FDA finalizes guidance on submitting RWD/RWE in application cover letters

To help better track submissions that include real-world data (RWD) and real-world evidence (RWE), the US Food and Drug Administration (FDA) is asking drug and biologics sponsors to indicate the inclusion of such data in their premarket application cover letters.

On 8 September, FDA published a final guidance titled, Submitting Documents Using Real-World Data and Real-World Evidence to FDA for Drug and Biological Products. The draft version of the guidance was published in 2019 and was meant to help clarify the agency’s thinking on how sponsors should summarize their RWD/RWE data in product applications.

The guidance is the result of the agency’s mandate under the 21st Century Cures Act to develop a RWE program to evaluate the use of RWE in regulatory decision-making.

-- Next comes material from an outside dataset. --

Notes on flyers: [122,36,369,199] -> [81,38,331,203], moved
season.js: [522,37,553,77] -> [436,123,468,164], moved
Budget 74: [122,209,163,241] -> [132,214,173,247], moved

“The availability of RWD and evolving analytic techniques to generate RWE have created interest within the research and medical communities in the use of RWD/RWE to enhance clinical research and support regulatory decision-making,” FDA noted. “By enhancing FDA’s understanding of the scope and use of RWD and RWE submitted to support regulatory decisions, internally tracking these submissions as described in this guidance can inform FDA’s RWE program.”

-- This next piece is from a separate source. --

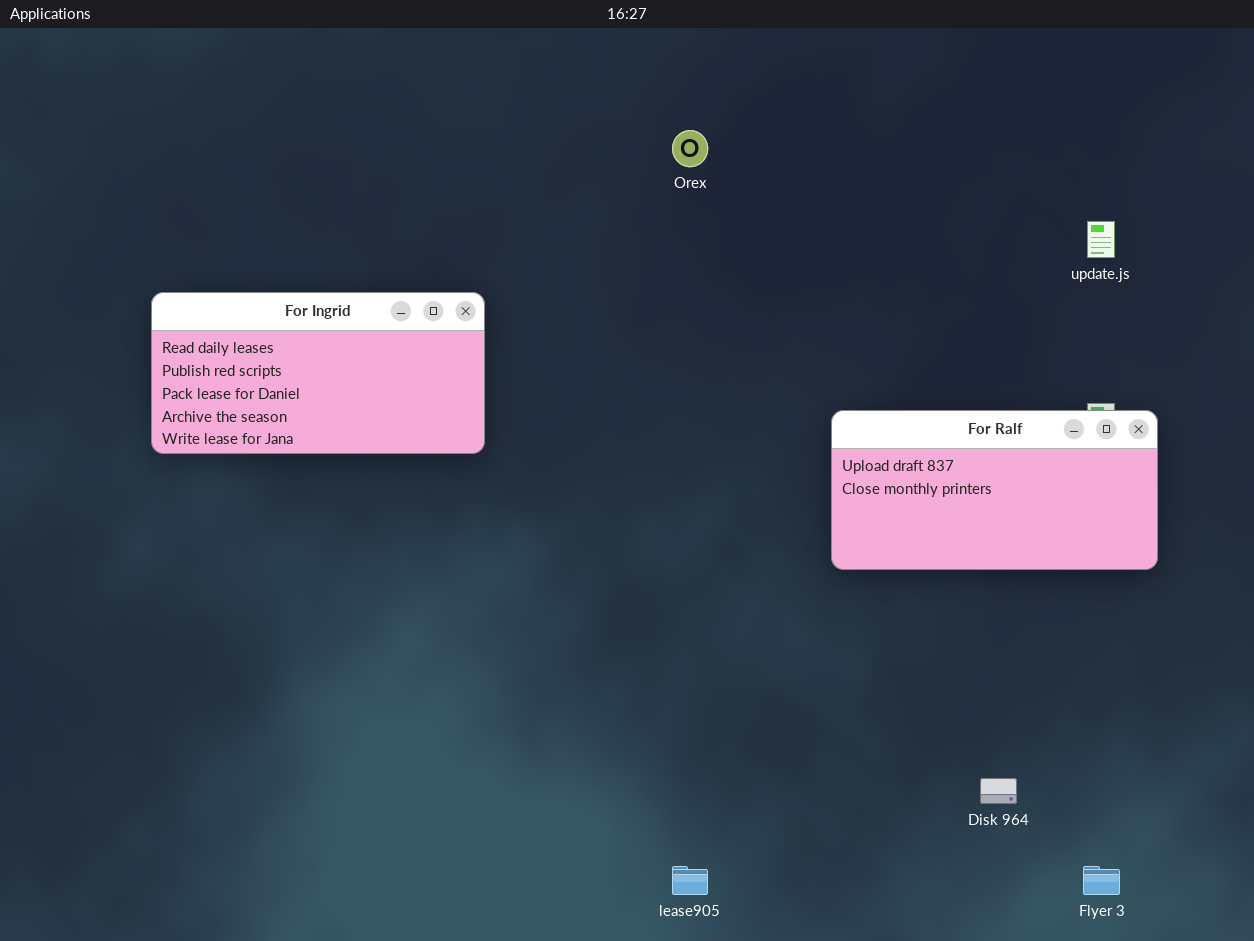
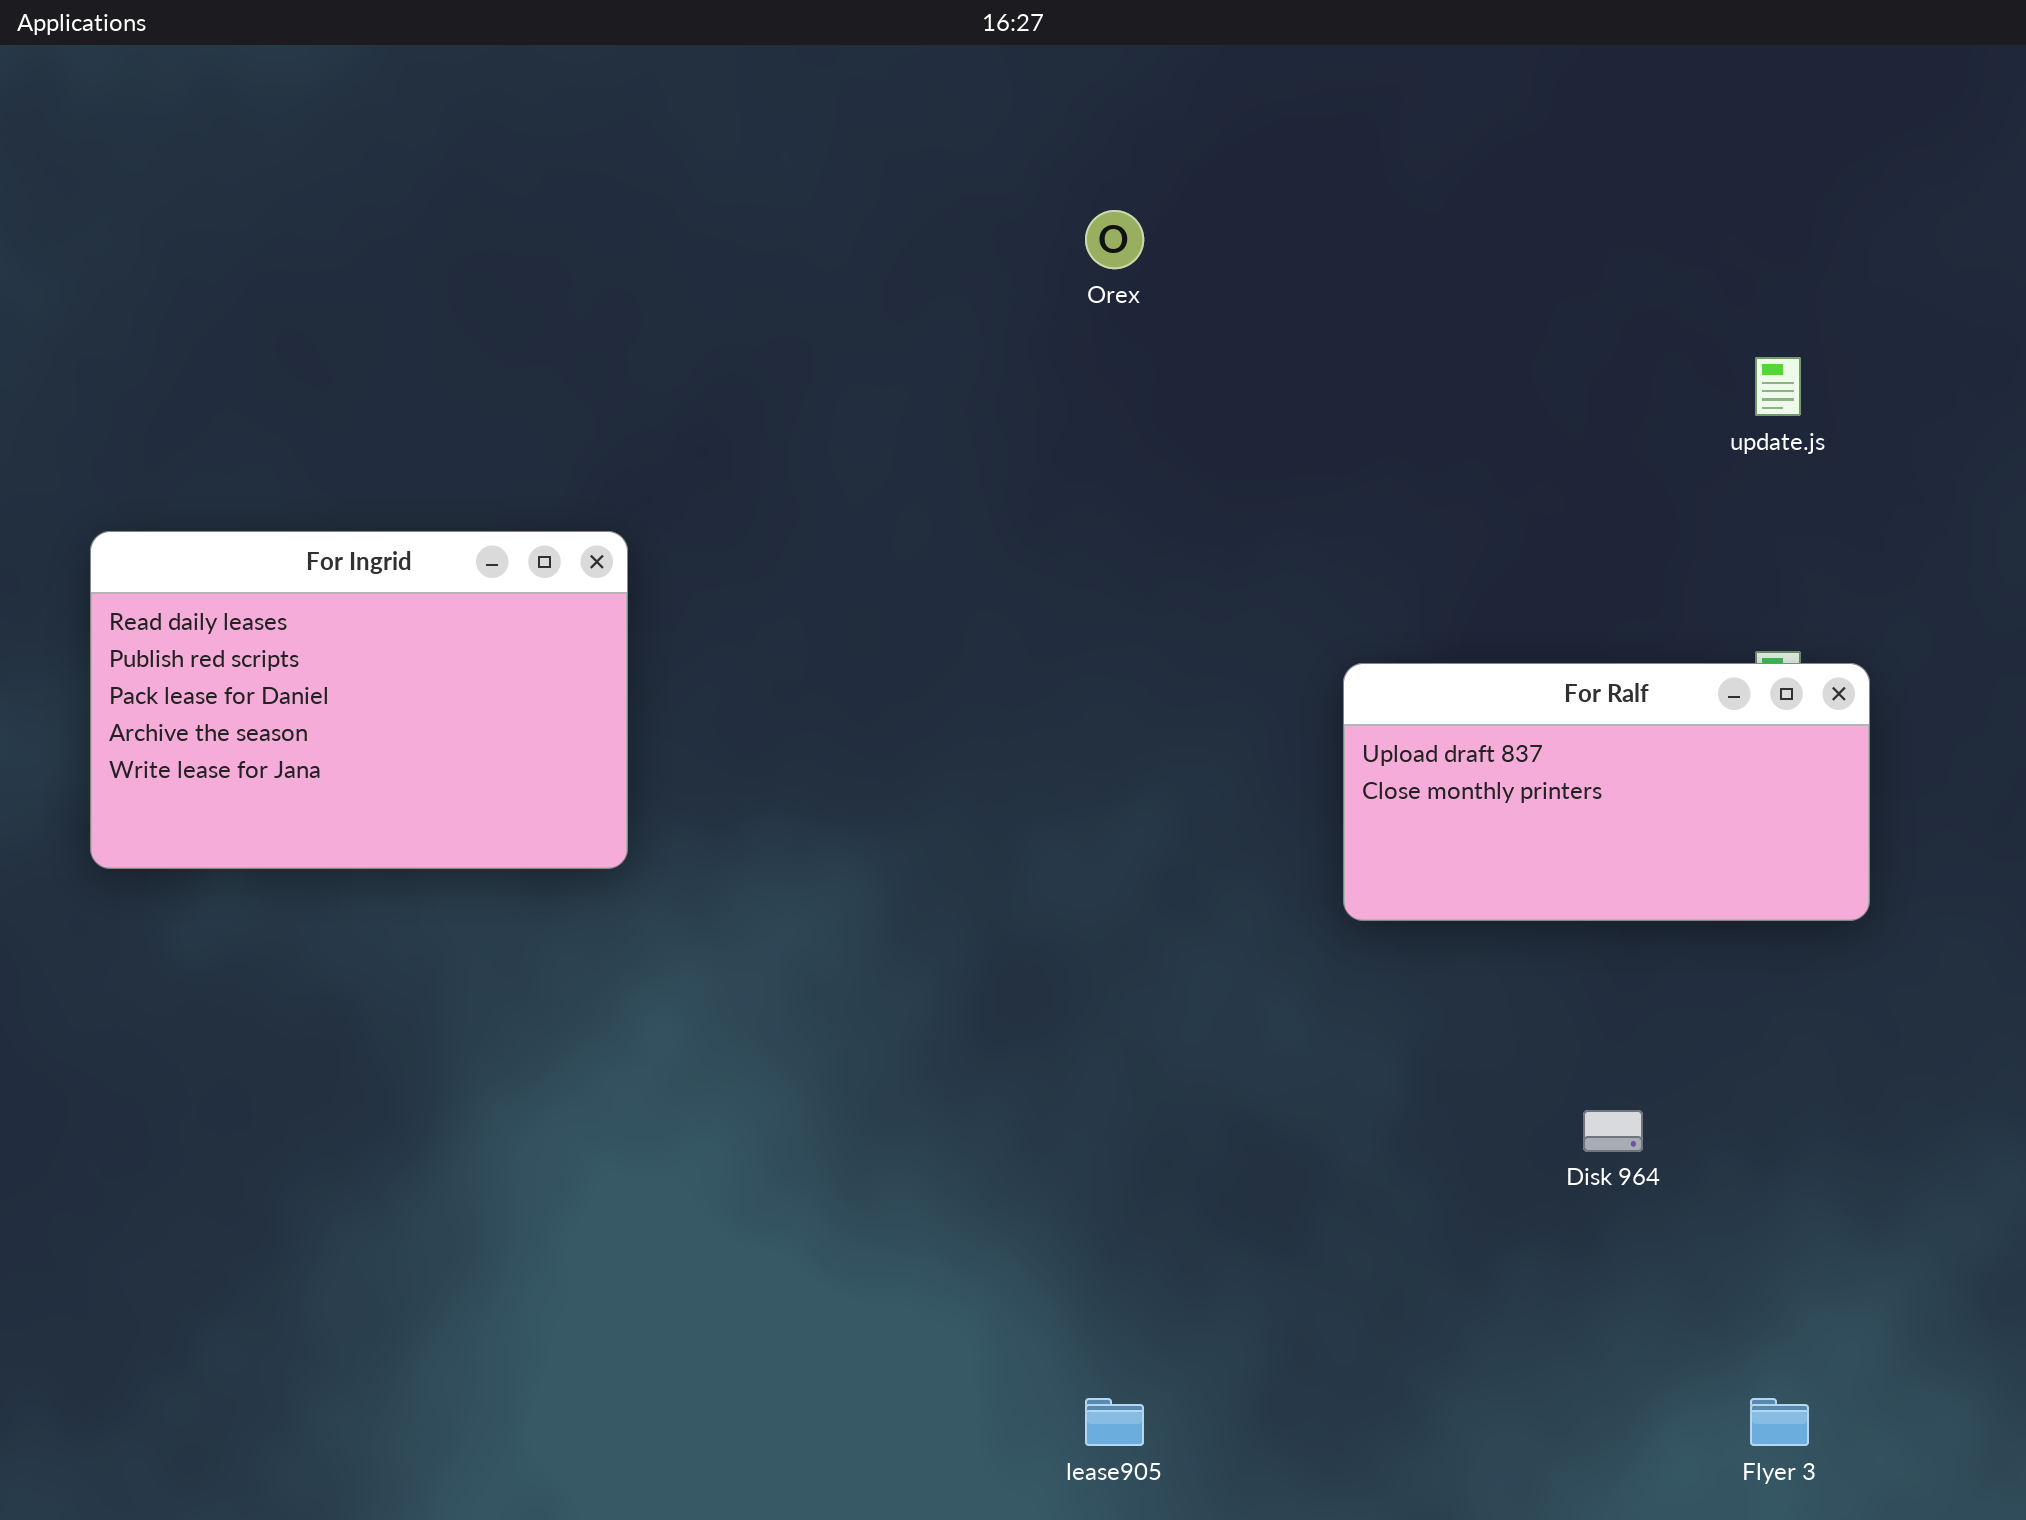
For Ingrid: [151,292,485,454] -> [90,531,628,869], moved, resized
Disk 964: [980,778,1017,804] -> [1583,1110,1643,1152], moved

In the guidance, FDA notes that it plans to track a wide array of study designs that aggregate RWD/RWE for product submission, including randomized clinical trials that use RWD to capture clinical outcomes related to safety or effectiveness and single-arm trials that use RWD in an external control arm. The agency also plans to track observational studies, such as observational cohort and case-control studies, that generate RWE intended to help support an efficacy supplement; and clinical trials or observational studies that use RWD or RWE to fulfill a postmarketing requirement (PMR) or postmarketing commitment (PMC).

When submitting RWD/RWE as part of a premarket application, FDA said that sponsors should include information in their cover letter including the purposes of using RWD/RWE, details on the study designs using RWD to generate RWE and RWD sources that were used to generate RWE.

The agency also said that sponsors should not identify submissions in their cover letter that include RWD/RWE if the data collected is not meant to be used for product labeling. For example, submissions that include RWD only intended to generate a hypothesis or for clinical trial planning, studies that use RWD for exploratory modeling or simulations, or those that leverage RWD to validate an endpoint, should not be included.